= Local Autonomy Act =

Japanese law passed in 1947

The Local Autonomy Act (地方自治法, Chihō-jichi-hō), passed by the House of Representatives and the House of Peers on March 28, 1947 and promulgated as Law No. 67 of 1947 on April 17, is an Act of devolution that established most of Japan's contemporary local government structures and administrative divisions, including prefectures, municipalities and other entities. On July 16, 1999, the law was amended to eliminate administrative functions imposed upon local governments by the central governments and to establish Committee for Settling National-Local Disputes. The law and other relevant laws have been amended after the revision to promote decentralization.

==Local public entities==
The classification of local public entities (地方公共団体, chihō kōkyō dantai) (LPEs) are:
- Ordinary LPEs
  - Prefectures (to, dō, fu and ken)
  - Municipalities
    - Cities
    - Towns
    - Villages
- Special LPEs (incomplete)
  - Special wards of Tokyo
  - Unions of LPEs
    - Partial operating unions
    - Full operating unions
    - Office operating unions
    - Regional unions
  - Property districts
  - Regional development enterprises

Ordinary LPEs are the basic local governments. The distinction between ordinary and special LPEs is primarily relevant under the Constitution of Japan, which grants ordinary LPEs particular rights, including:

- Direct elections (Article 93.2)
- The right to legislate (Article 94)
- Citizen referendum prior to enactment of any statute which specifically affects the LPE (Article 95)
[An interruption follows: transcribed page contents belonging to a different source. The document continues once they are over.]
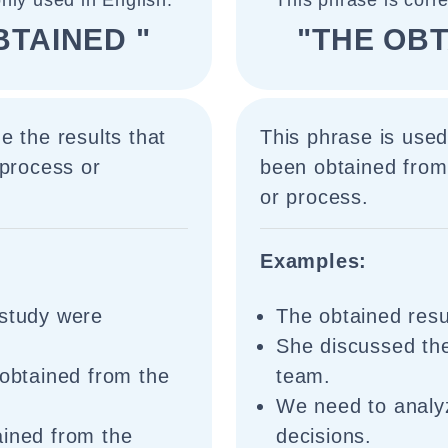
nly used in English.
This phrase is corr
BTAINED "
"THE OBT
e the results that
This phrase is used 
 process or
been obtained from 
or process.
Examples:
 study were
The obtained resu
She discussed the
 obtained from the
team.
We need to analyz
ained from the
decisions.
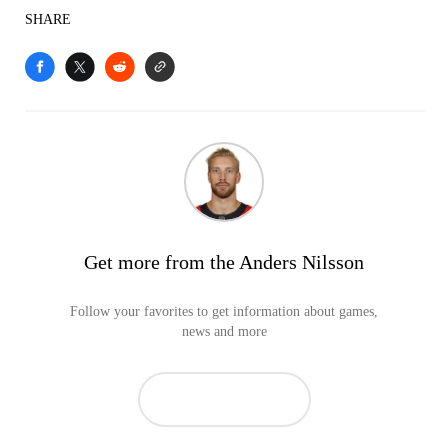
SHARE
Get more from the Anders Nilsson
Follow your favorites to get information about games,
news and more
Special LPEs do not have these authorities except as otherwise provided by statute. While special wards are regarded as basic local governments within Tokyo, other special LPEs are consortia of LPEs for specific fields such as schools, waterworks and waste management.
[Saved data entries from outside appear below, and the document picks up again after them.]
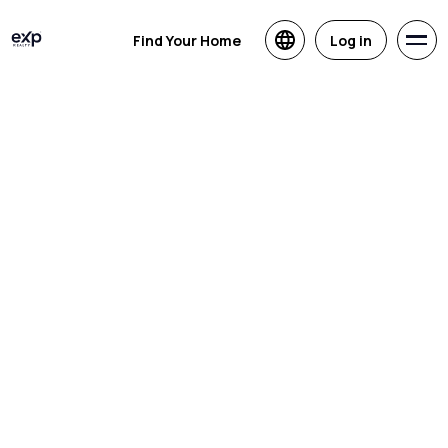
Find Your Home
Log in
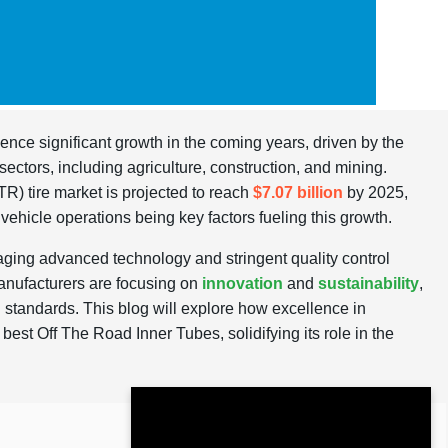
ience significant growth in the coming years, driven by the
sectors, including agriculture, construction, and mining.
R) tire market is projected to reach
$7.07 billion
by 2025,
 vehicle operations being key factors fueling this growth.
ging advanced technology and stringent quality control
manufacturers are focusing on
innovation
and
sustainability
,
l standards. This blog will explore how excellence in
best Off The Road Inner Tubes, solidifying its role in the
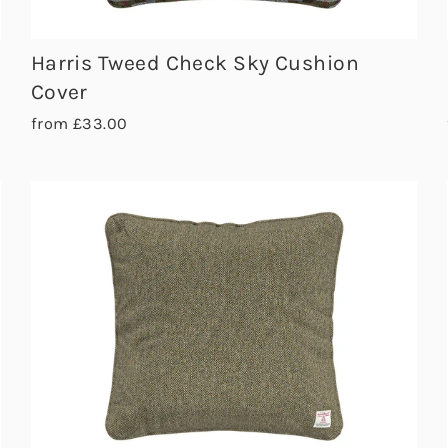
Harris Tweed Check Sky Cushion
Cover
from £33.00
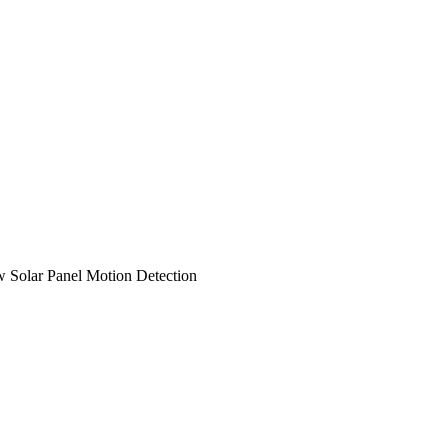
Solar Panel Motion Detection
LPEs are self-governing in many respects, but report indirectly to the Ministry of Internal Affairs and Communications in Tokyo, which monitors relations between LPEs, as well as relations between LPEs and the government. The Ministry generally approves all inter-prefectural special LPEs, while inter-municipal special LPEs are approved by prefectural governors.

==Revision==
The Local Autonomy Act (paragraph 5 of Article 2) was revised in 1969 that required local governments to produce a forward-looking Basic Plan (kihon keikaku) for their long-term economic and social development, to cover a duration of around 25 years. It has to be approved by the elected local council as part of a comprehensive planning that tied to the local fiscal decision. Takegawa notes that in 1970, less than 10% of local governments had made comprehensive plans, by 1975 the number had gone up to 75%, and in 1980 it was almost 90%.

In January 2011, the Ministry of Internal Affairs and Communications announced plans to revise the law to enable the national government to investigate the laws of the LPEs for extralegality and place lawsuits against them if they fail to correct their actions.